I don’t mean to be argumentative, but your statment “the Kubernetes cluster s can be within a flat network allowing “naturally” pods from different clusters to communicate to each other, so you don’t need to install any additional ‘thingies’.” just isn’t true. Kubernetes clusters cannot communicate with each other “naturally”: Kubernetes CNI is specifically designed to isolate the clusters. Now there are many CNCF projects that are designed to allow for multi-cluster network interconnection. Here is an excellent summary of some of those projects. I mentioned Submariner, and Patrik mentioned Cilium. But there are several others in this article.( I’ve been doing a bit of investigation on Skupper recently which is why I had this article so handy.)
You may not think there are additional ‘thingies’ in your K8S cluster to allow cluster inter-communication, but if there is intercommunication happening, then there must be something installed. And I mention this because those different projects handle service discovery (and network communication in general) very differently.
In Submariner, you specifically have to create a Kubernetes API object that explicitly allows for service export from one cluster to the other. In theory, once you’ve configured that, you should be able to use Akka Discovery to allow for intercommunication. (Because Submariner does utilize a flat network, and that Submariner API object will allow for service discovery in the same namespace. Note, I have not actually tried running an Akka Cluster over Submariner so there may be “gotchas” I’m not aware of.)
Fundamentally, with Akka Kubernetes Discovery all you are doing is running a query against the Kubernetes API with the query defined in pod-label-selector
in the namespace pod-namespace
. It is incredibly straightforward. If you can get all of K8S pods for your Akka nodes to be returned when you run the query specified in pod-label-selector
, and all of the pods can communicate with each other on IPs provided by the K8S API, then the Akka cluster should form.

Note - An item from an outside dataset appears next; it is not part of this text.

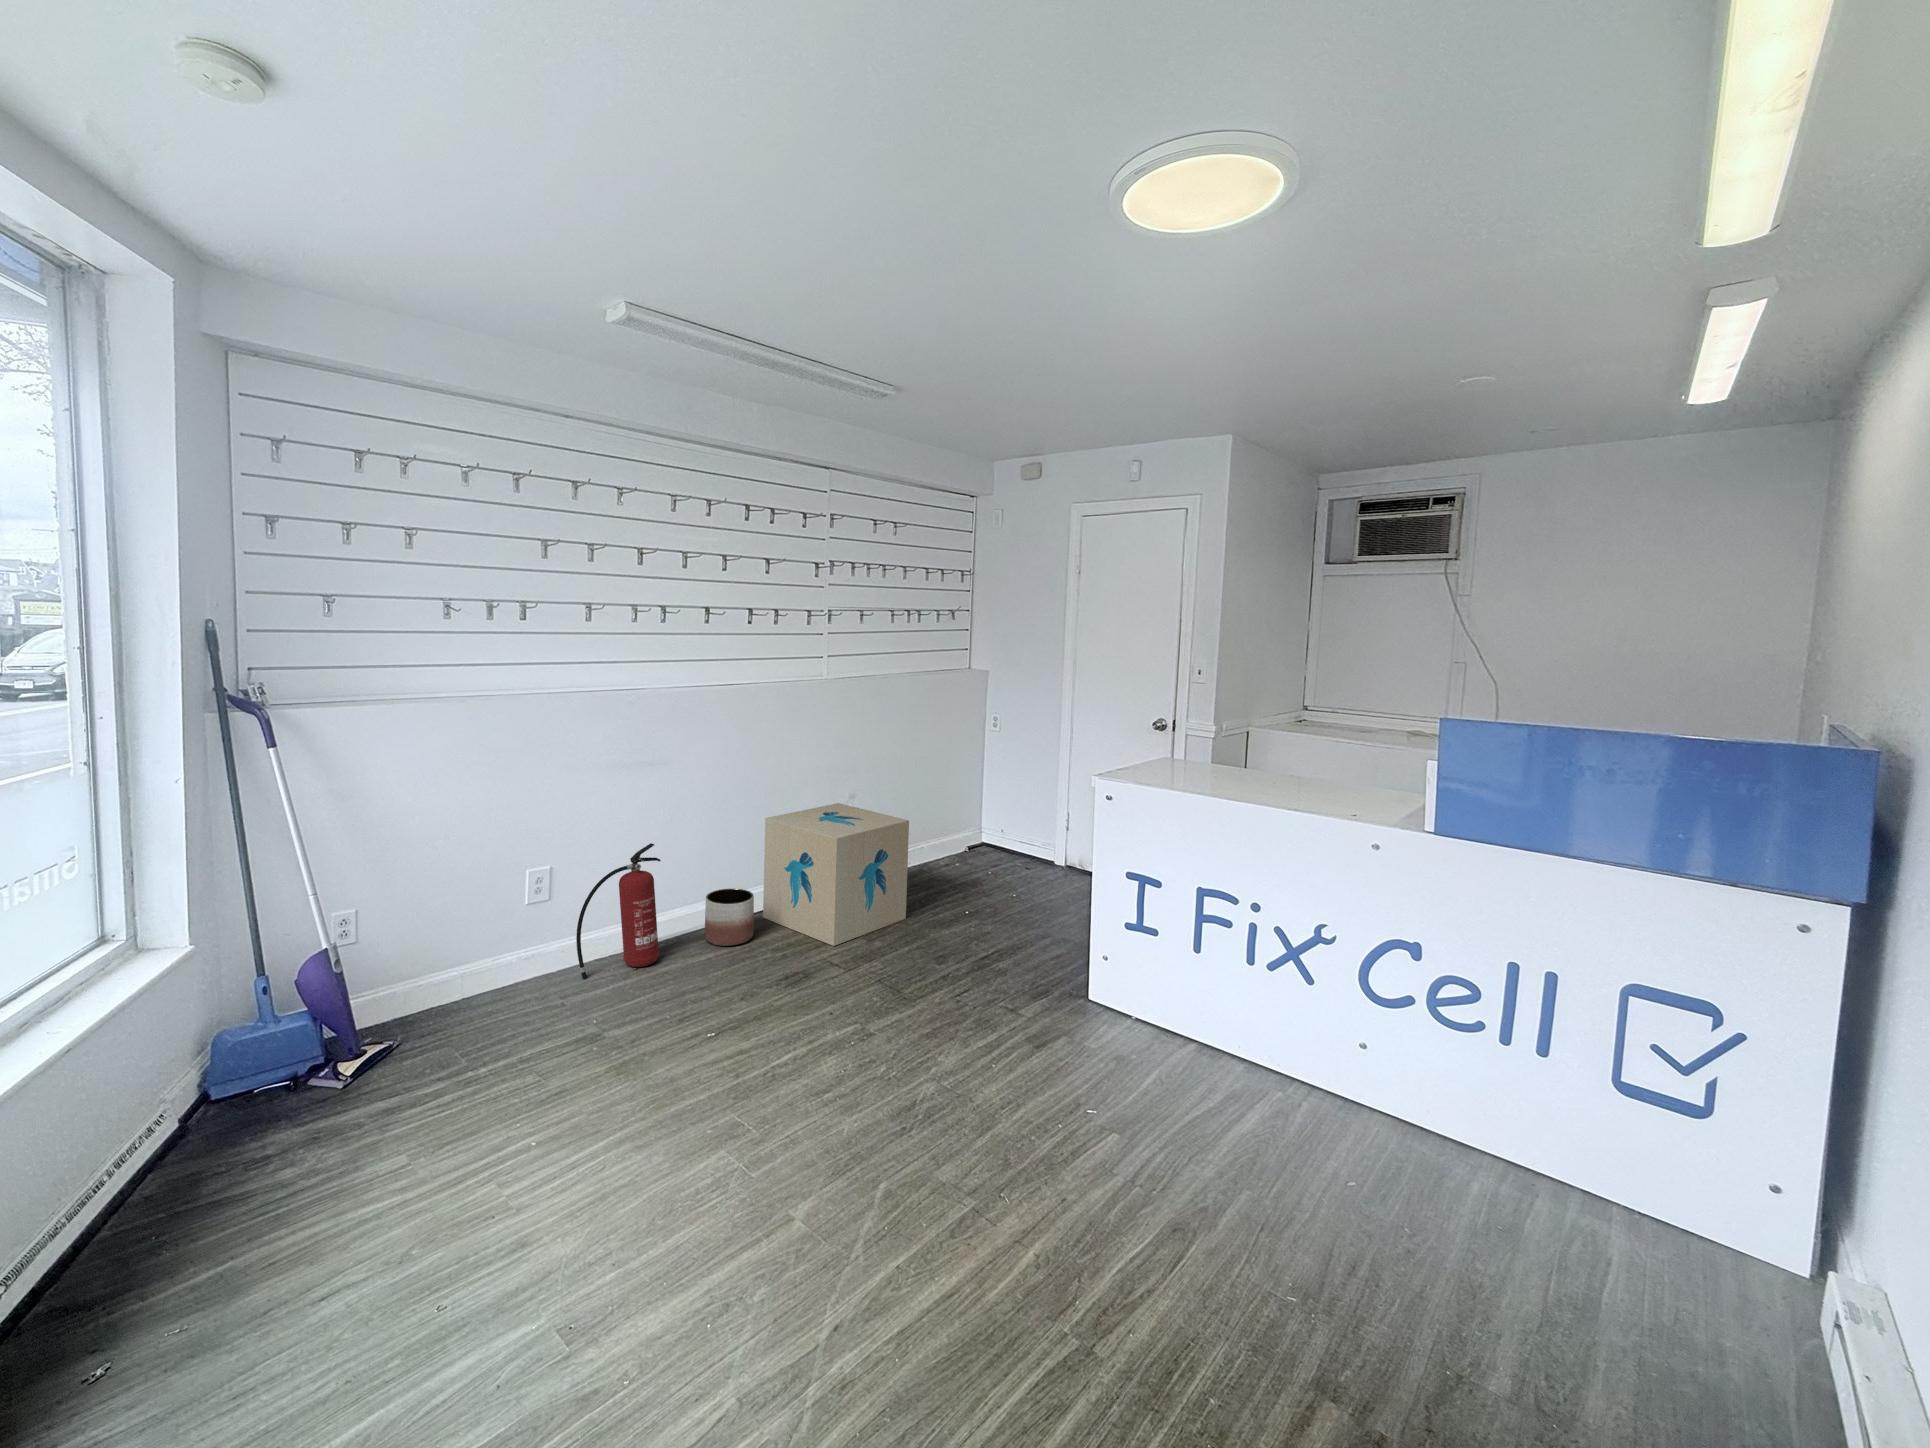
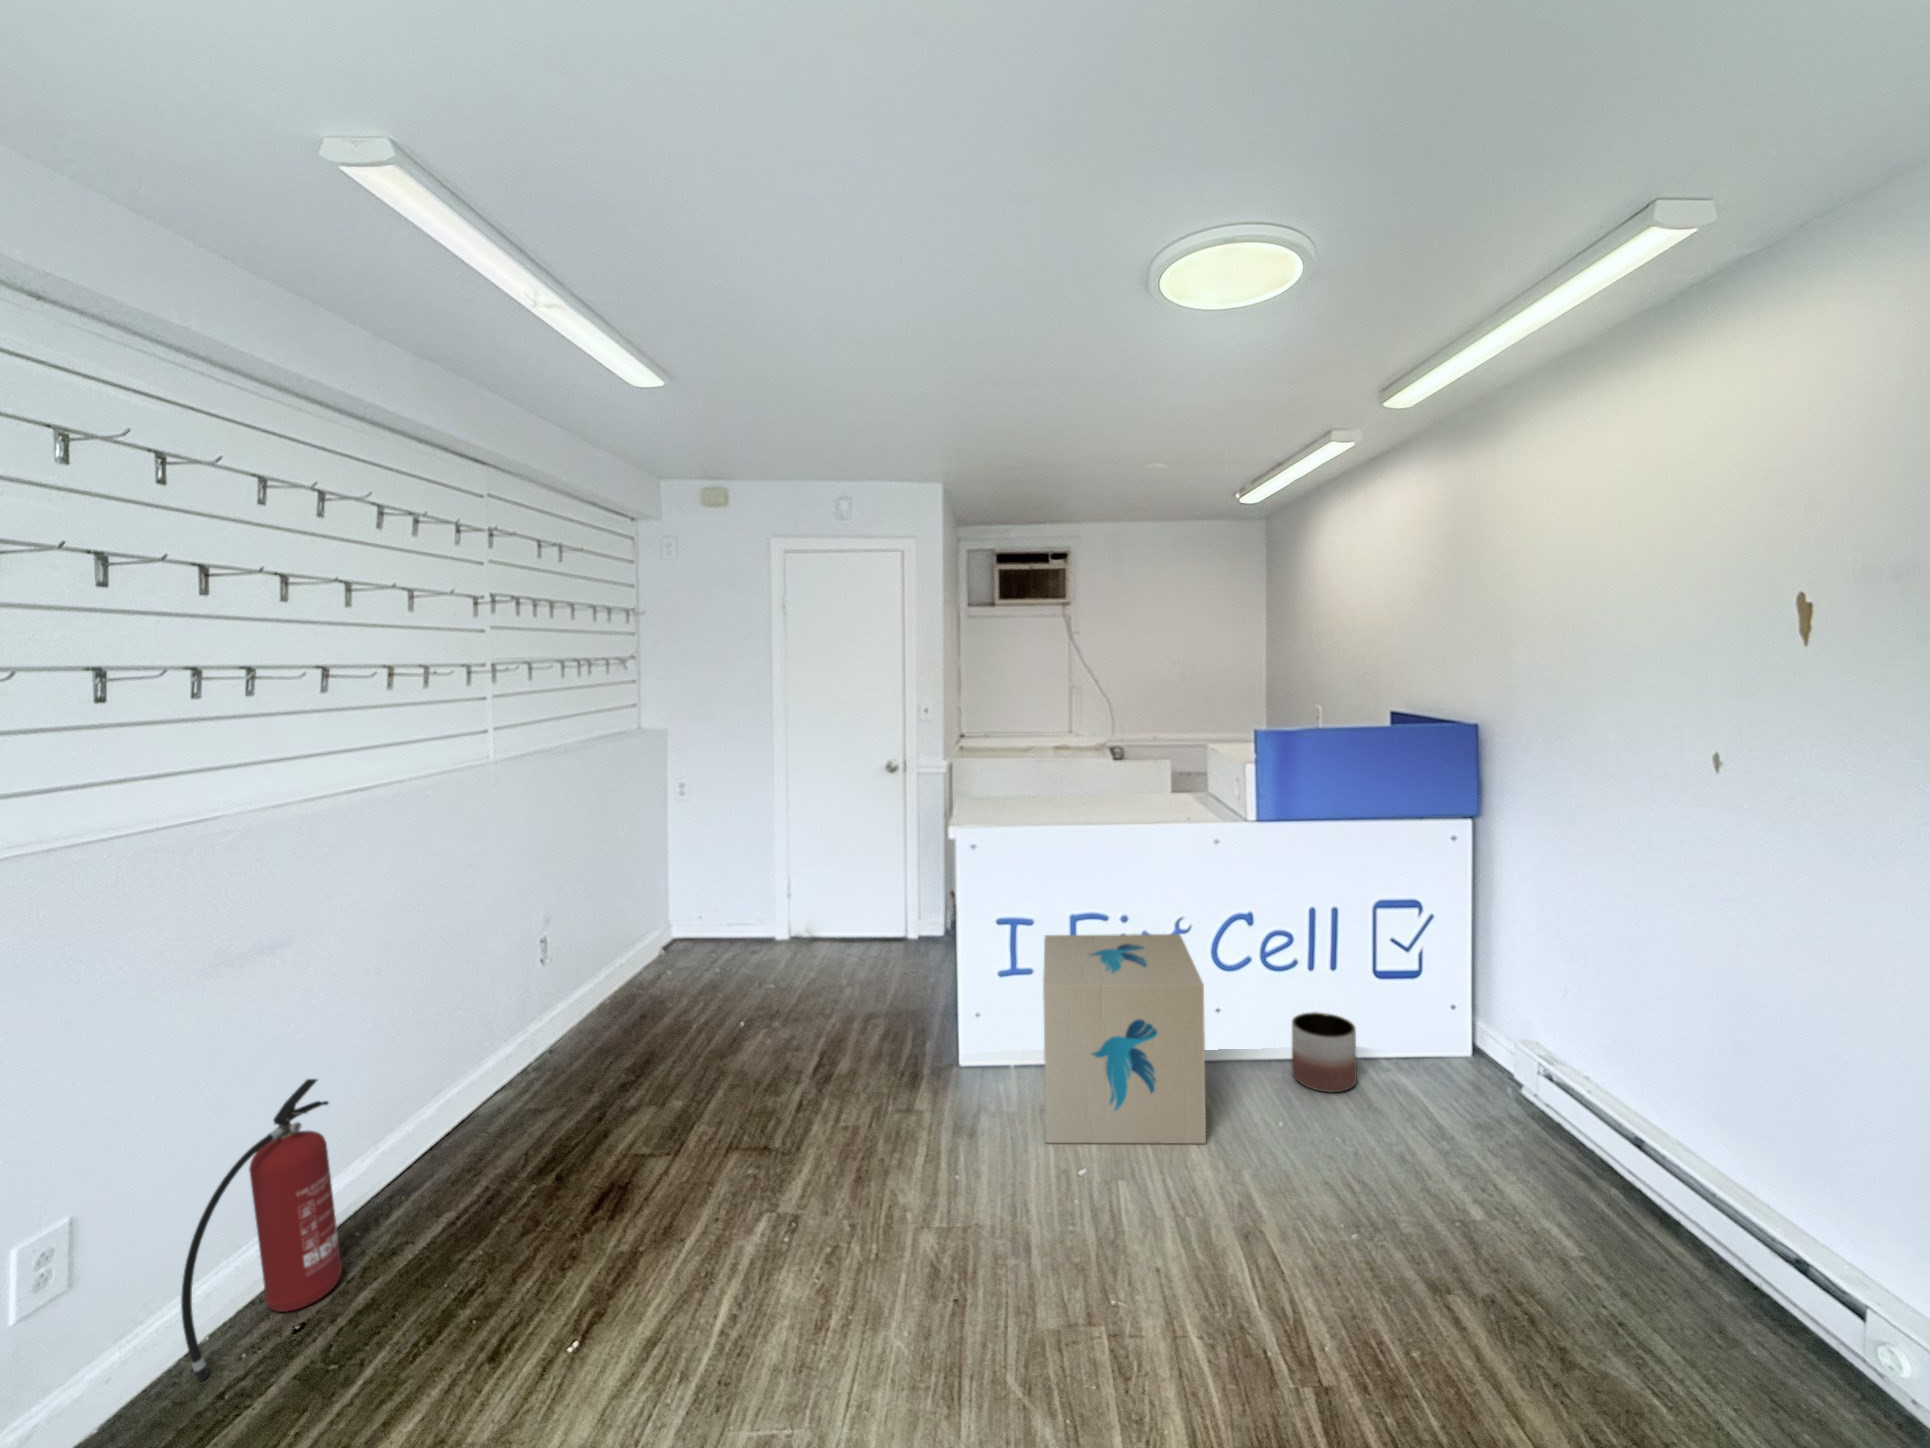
cardboard box: present [763,803,909,946] -> present [1043,934,1206,1143]
planter: present [705,889,754,946] -> present [1292,1012,1357,1092]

I’m less confident that Skupper would work as easily, but that might be because of my own lack of around Skupper. (I don’t have a working install of Skupper yet, but it seems to presume separate namespaces and seems to work only at the service layer, not directly between pods.)

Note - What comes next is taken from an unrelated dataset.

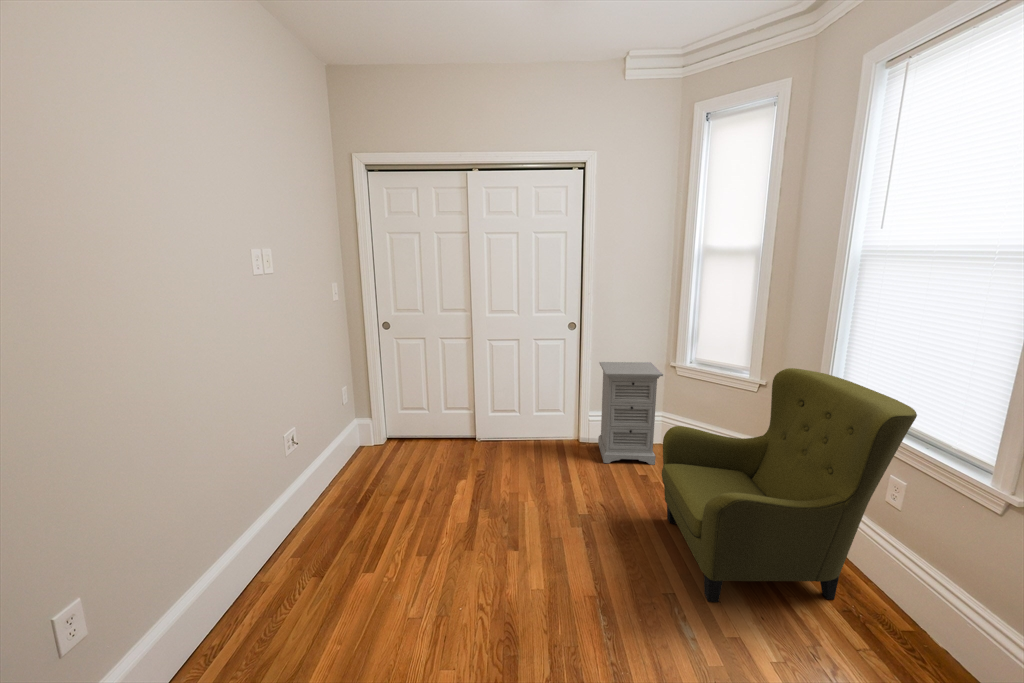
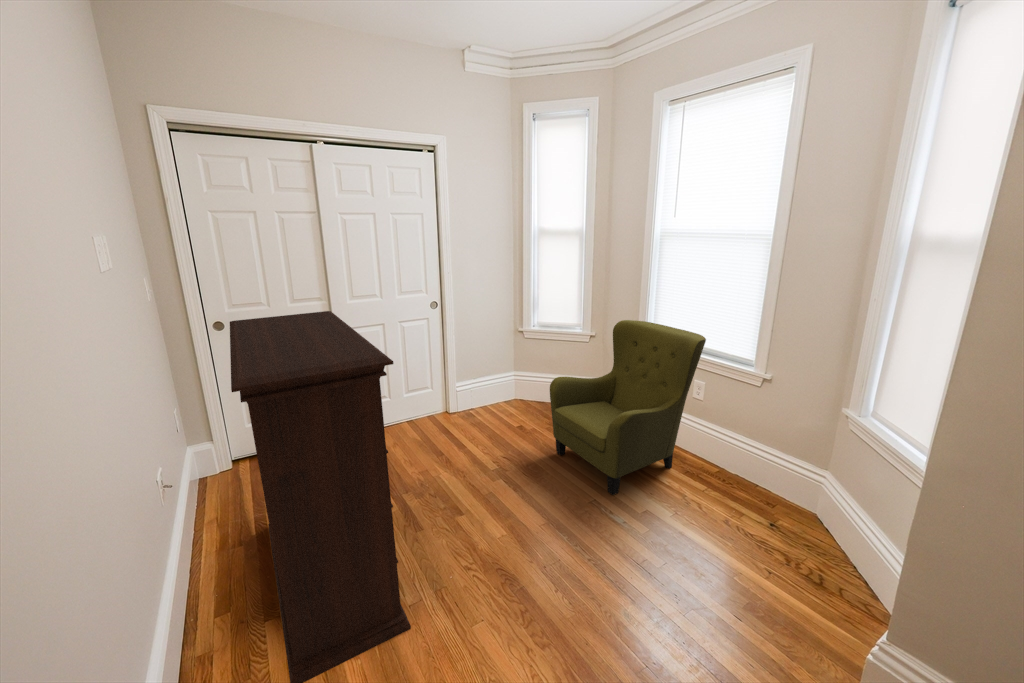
bookshelf: none [233,318,440,646] -> present [230,311,411,683]
nightstand: present [598,362,663,465] -> none [464,331,525,426]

But even if we presume that you figure out your discovery issues, we then run into the question of “is this a good architecture”. By its nature, (vanilla) Akka Cluster is fairly chatty. It utilizes consensus protocols that require frequent intercommunication and partitions have be detected quickly so there is aggressive failure detection. These tradeoffs are why Multi-DC Akka Cluster exists. It allows for Akka nodes to be “location aware” and prioritize communication locally over remote communication. As the docs mention, it’s not necessarily limited to scenarios of physical boundaries. And this seems like a scenario where it would be very applicable: latency and overhead of inter-cluster communication would be much higher than local communication. It’s these exact kinds of asymmetric deployments where Multi-DC Cluster is appropriate.
However, Multi-DC Cluster isn’t particularly commonly used, because it has a lot of tradeoffs. In many ways, it functions as a federation of clusters rather than as a single cluster. For example, singletons are per datacenter (and therefore not really singletons anymore). Same with sharding. Which leads me back to my original question: “What is your real goal here?”. In most stateful scenarios, I feel like you would be better off with running separate clusters with Replicated Event Sourcing. It would require your application to be more aware of eventual consistency, but I think it would be much more scalable and reliable. But it would certainly depend a bit on your availability vs consistency requirements.
For stateless scenarios, I feel like you have more options. I still don’t really think trying to run a flat cluster across the K8S clusters makes a lot of sense, even for something stateless. Because even brief interruptions in service between the clusters will have significant impact on the cluster as it tries to avoid split-brain scenarios. A multi-DC Akka Cluster would make a lot more sense, but I’m not sure I see the benefit. If you are already in an environment like K8S where there is a lot of good service discovery, it seems like an Akka cluster per K8S cluster would be the typical architecture. But, since I don’t know your use case, it’s hard to be certain, as it would depend on what features of Akka Cluster you were using.
I’m also curious to hear how this is turning out, because I’m doing a lot of investigation on patterns for multi-K8S cluster architectures. But a single stretched Akka cluster really does seem to me like a very unusual (and probably unwise) architecture.